Walk: Up and Down and Up and Down Stairs and a bit around town
Distance: @ 1 mile, take yoga class, hit bucket of balls
Sometimes it really cheers me up to read some of the readers' comments on articles. When they are in our local rag I often feel uplifted about the quality of the people who live around me. For instance, today the paper had a big front page picture of a beautiful girl with the headline: Miss Utah's baffling answer.
Turns out Miss Utah was competing in the Miss USA contest. I'll let the Chronicle take it from there:
Asked why women comprise 40 percent of household breadwinners but continue to earn less than men, (the contestant) fumbled with her words before concluding that “We need to try to figure out how to…create education better…so that we can solve this problem.” Then they ran a video of what they called 'the memorable blunder.'
Clearly the Chron writer was pulling for 'dumb blond' responses, boos, hisses, any number of put downs of Miss Utah. Instead these are a few samples of the type of comments they got from readers with a couple of edits from ciwt:
* She must be humiliated. She's probably a very bright woman who just stumbled under pressure as everyone does from time to time - just not with the world watching (thank goodness) (This written by a man)

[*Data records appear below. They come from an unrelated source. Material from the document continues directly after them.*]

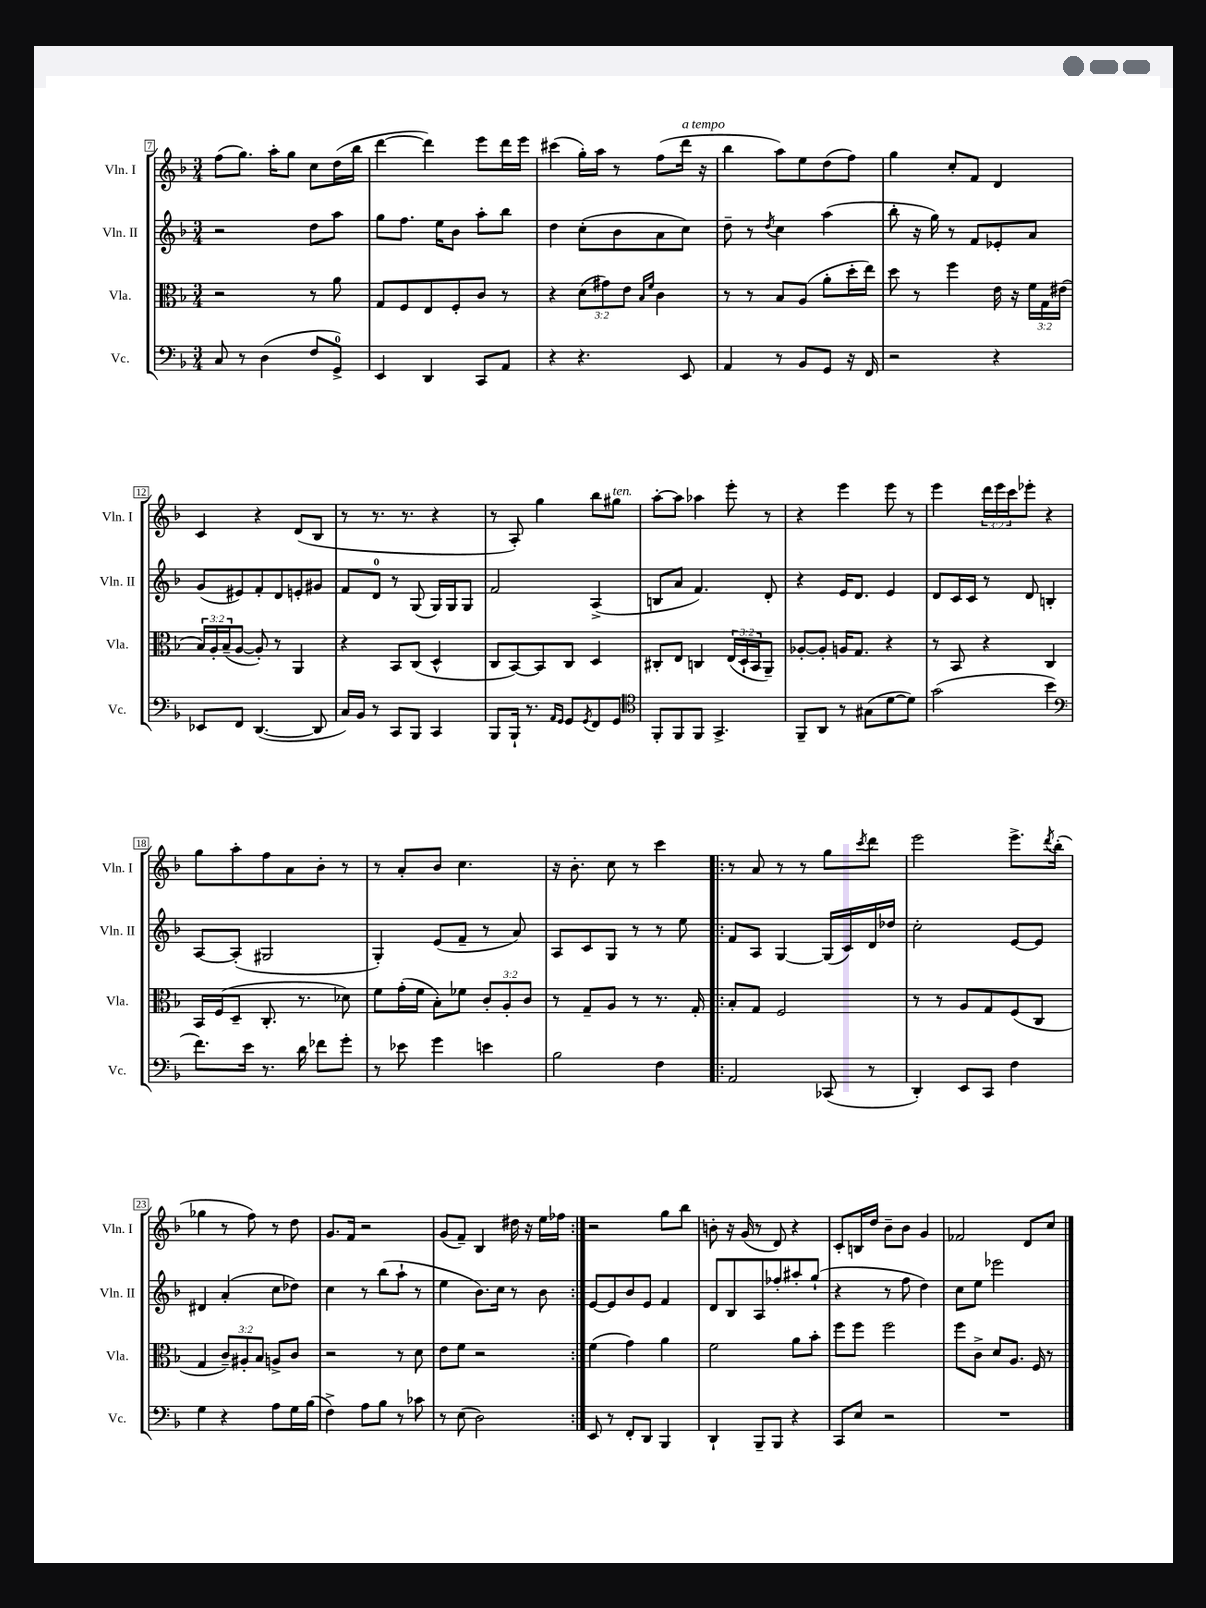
<<
\new StaffGroup <<
\new Staff = "s0" \with { instrumentName = "Vln. I" shortInstrumentName = "Vln. I" } {
    \clef treble \key f \major \numericTimeSignature \time 3/4 \override Staff.TupletNumber.text = #tuplet-number::calc-fraction-text
    f''8( g''8.) a''16-. g''8 c''8 d''16( bes''16 |
    d'''4~ d'''4) e'''8 d'''16 e'''16 |
    cis'''4( g''16-.) a''16 r8 f''8( d'''16^\markup { \italic "a tempo" } r16 |
    bes''4 a''8) e''8 d''8( f''8) |
    g''4 c''8-. f'8 d'4 |
    c'4 r4 d'8( bes8 |
    r8 r8. r8. r4 |
    r8 a8-.) g''4 bes''8 gis''8^\markup { \italic "ten." } |
    a''8~-. a''8 aes''4 e'''8-. r8 |
    r4 e'''4 e'''8 r8 |
    e'''4 \tuplet 3/2 { d'''16 e'''16 c'''16 } ees'''8-. r4 |
    g''8 a''8-. f''8 a'8 bes'8-. r8 |
    r8 a'8-. bes'8 c''4. |
    r16 bes'8.-. c''8 r8 c'''4 |
    \repeat volta 2 { r8 a'8 r8 r8 g''8 \acciaccatura { c'''8 } d'''8 |
    e'''2 e'''8.-> \acciaccatura { d'''8 } bes''16-.( |
    ges''4 r8 f''8) r8 d''8 |
    g'8. f'16 r2 |
    g'8( f'8--) bes4 dis''16 r16 e''16 fes''16 | }
    r2 g''8 bes''8 |
    b'8-. r16 g'16( r8 d'8) r4 |
    c'8-. b16 d''16 bes'8-- bes'8 g'4 |
    fes'2 d'8 c''8 \bar "|." |
}
\new Staff = "s1" \with { instrumentName = "Vln. II" shortInstrumentName = "Vln. II" } {
    \clef treble \key f \major \numericTimeSignature \time 3/4
    r2 d''8 a''8 |
    g''8 f''8. e''16 bes'8 a''8-. bes''8 |
    d''4 c''8-.( bes'8 a'8 c''8) |
    d''8-- r8 \acciaccatura { d''8 } c''4 a''4( |
    bes''8-. r16 g''16) r8 f'8 ees'8-. a'8 |
    g'8( eis'8) f'8-. d'8 e'8-. gis'8 |
    f'8 d'8-0 r8 g8( g16) g16 g8 |
    f'2 a4->( |
    b8 a'8 f'4.) d'8-. |
    r4 e'16 d'8. e'4 |
    d'8 c'16 c'16 r8 d'8 b4-. |
    a8~ a8-.( gis2 |
    g4-.) e'8( f'8-- r8 a'8) |
    a8 c'8 g8 r8 r8 e''8 |
    \repeat volta 2 { f'8 a8 g4~ g16( c'16) d'16 des''16 |
    c''2-. e'8~ e'8 |
    dis'4 a'4-.( c''8 des''8) |
    c''4 r8 bes''8( a''8-! r8 |
    e''4 bes'8.) c''16 r8 bes'8 | }
    e'8~ e'8 bes'8 e'8 f'4 |
    d'8 bes8 a8 fes''8-. ais''8-. g''8-!( |
    r4 r8 f''8 d''4) |
    c''8 e''8 ees'''2 \bar "|." |
}
\new Staff = "s2" \with { instrumentName = "Vla." shortInstrumentName = "Vla." } {
    \clef alto \key f \major \numericTimeSignature \time 3/4 \override Staff.TupletNumber.text = #tuplet-number::calc-fraction-text
    r2 r8 a'8 |
    g8 f8 e8 f8-. c'8 r8 |
    r4 \tuplet 3/2 { d'8( gis'8) e'8 } \grace { bes16 f'16 } c'4 |
    r8 r8 bes8 a8( a'8-. d''16-. e''16) |
    d''8 r8 f''4 e'16 r16 \tuplet 3/2 { f'16 g16 eis'16( } |
    \tuplet 3/2 { bes16) a16-. bes16--( } a8~ a8-.) r8 a,4 |
    r4 bes,8 c8( d4-^ |
    c8 bes,8~) bes,8 c8 d4 |
    cis8-. e8 c4 \tuplet 3/2 { e16( d16-! bes,16 } a,8--) |
    aes8~-. aes8-. a16 g8. r4 |
    r8 bes,8 r4 c4 |
    bes,16 f16( d8-- c8.-. r8. des'8) |
    f'8 g'16-.( f'16 bes8-.) fes'8 \tuplet 3/2 { c'8-. a8-. c'8 } |
    r8 g8-- a8 r8 r8. g16-. |
    \repeat volta 2 { bes8-. g8 f2 |
    r8 r8 a8 g8 f8( c8 |
    g4 \tuplet 3/2 { c'8--) ais8-. bes8 } a8-> c'8 |
    r2 r8 d'8 |
    e'8 f'8 r2 | }
    f'4( g'4) a'4 |
    f'2 a'8 bes'8-. |
    f''8 f''8 f''2 |
    f''8 c'8-> d'8 a8. f16 r8 \bar "|." |
}
\new Staff = "s3" \with { instrumentName = "Vc." shortInstrumentName = "Vc." } {
    \clef bass \key f \major \numericTimeSignature \time 3/4
    c8 r8 d4( f8 g,8-0->) |
    e,4 d,4 c,8 a,8 |
    r4 r4. e,8 |
    a,4 r8 bes,8 g,8 r16 f,16 |
    r2 r4 |
    ees,8 f,8 d,4.~( d,8 |
    c16) bes,16 r8 c,8 bes,,8 c,4 |
    bes,,8 bes,,16-! r8. \grace { a,16 g,16 } g,8 \acciaccatura { g,8 } f,8 g,8 |
    \clef tenor f,8-. f,8 f,8 g,4.-> |
    f,8-- a,8 r8 gis8( d'8~ d'8) |
    g'2( bes'4 |
    \clef bass f'8.) e'16 r8. d'16 fes'8 g'8-. |
    r8 ees'8 g'4 e'4 |
    bes2 f4 |
    \repeat volta 2 { a,2 ces,8( r8 |
    d,4-.) e,8 c,8 f4 |
    g4 r4 a8 g16 bes16( |
    f4->) a8 bes8 r8 ces'8 |
    r8 e8( d2) | }
    e,8 r8 f,8-. d,8 bes,,4 |
    d,4-! bes,,8-- bes,,8 r4 |
    c,8 e8 r2 |
    R2. \bar "|." |
}
>>
>>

* um...It's a BEAUTY contest.
* What is stupid is asking a complex economics question of these babes (oops, but the rest is OK) and expecting a coherent answer, particularly in a sentence or two.
Personally I don't turn to beauty pageants when I want to understand such issues.
* Ladies and gentlemen, we have a politician!
* I'll charitably say that these young women are coached to give "smart-sounding" answers that require complex sentences that are tough for most people to construct on the fly. If she'd relaxed and just said "It's a long-lasting problem that will take a long time to fix, but it's still not fair" that would have been fine.
Or maybe she's just dumb as a box of rocks and her answer should have been "Have you seen how my teeth gleam?"
* Stan Fields (moderator): Miss Rhode Island, please describe your idea of a perfect date.
Cheryl "Rhode Island": That's a tough one. I'd have to say April 25th. Because it's not too hot, not too cold, all you need is a light jacket.
And more. Anyway, what I really liked is that the most popular comments side-stepped the paper's efforts to drag poor Miss Utah through more embarrassment and took the high ground of compassion, common sense and humor.
And now we could get onto to the whole topic of incendiary media, but that's waaaay over ciwt's head.